Everyone says and feels that one has to do dental checkup regularly – may be even every 6 months. By doing so, one can save 1000s of dollars, from high cost dental issues. Better to prevent early, rather than pay a high cost, at a later time.
Whenever we meet a customer in pain, with performance issues, we see a very similar behavior. They all feel that this performance testing must have been done 6 months earlier. In many cases, we had seen very very costly fixes in database table design (and hence data conversion), code design changes (with a full round of regression testing and cascading issues), customer dissatisfaction and damage control etc. When performance testing is falling at the tail end of the SDLC, cost of fixing the issues found, get magnified by at least 5 times more than doing it early in SDLC cycle.
Development always slips. This puts functional QA to slip. That puts pressure on development team to fix functional issues faster. This leads to more regression bugs. All teams put their heads only on solving the burning functional issues and completely forget the performance aspects. By then, a new change request (a new requirement) will be introduced, pushing dev and QA teams towards the eye of the storm.

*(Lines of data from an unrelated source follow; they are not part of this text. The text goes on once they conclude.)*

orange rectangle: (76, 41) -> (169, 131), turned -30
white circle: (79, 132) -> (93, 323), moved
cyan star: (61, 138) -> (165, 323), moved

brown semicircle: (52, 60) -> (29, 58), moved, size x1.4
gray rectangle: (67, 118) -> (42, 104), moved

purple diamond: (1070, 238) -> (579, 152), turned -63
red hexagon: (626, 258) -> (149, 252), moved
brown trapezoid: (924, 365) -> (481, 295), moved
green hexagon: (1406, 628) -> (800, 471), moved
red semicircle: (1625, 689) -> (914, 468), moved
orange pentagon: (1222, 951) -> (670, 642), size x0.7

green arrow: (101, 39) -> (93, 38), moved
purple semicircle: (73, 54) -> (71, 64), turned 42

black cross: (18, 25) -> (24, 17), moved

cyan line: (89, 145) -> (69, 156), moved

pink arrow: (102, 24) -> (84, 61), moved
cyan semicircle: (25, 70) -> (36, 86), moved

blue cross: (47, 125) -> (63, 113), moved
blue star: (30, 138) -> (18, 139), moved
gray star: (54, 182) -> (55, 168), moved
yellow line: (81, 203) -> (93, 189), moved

When they come out of it, time runs out and they try every trick to postpone the performance tests. Project management tries to pacify the client, by delivering the working product, not necessarily a performing product. These great reasons repeat in every org, every project, from time immemorial!
Imagine that you have a live product with 500GB of customer data and trying to solve a performance problem, by changing some table designs. Calculate the cost of that exercise and the intangible cost of customer dissatisfaction. Do not look at this from a project manager’s angle; look at you as the sponsor of the product and you had put your money to develop the product.
Is that worth postponing performance tests? Are you ready to pay more money and waste more time in costly fixes, after performance tests are done?
Start performance tests early in your SDLC cycle.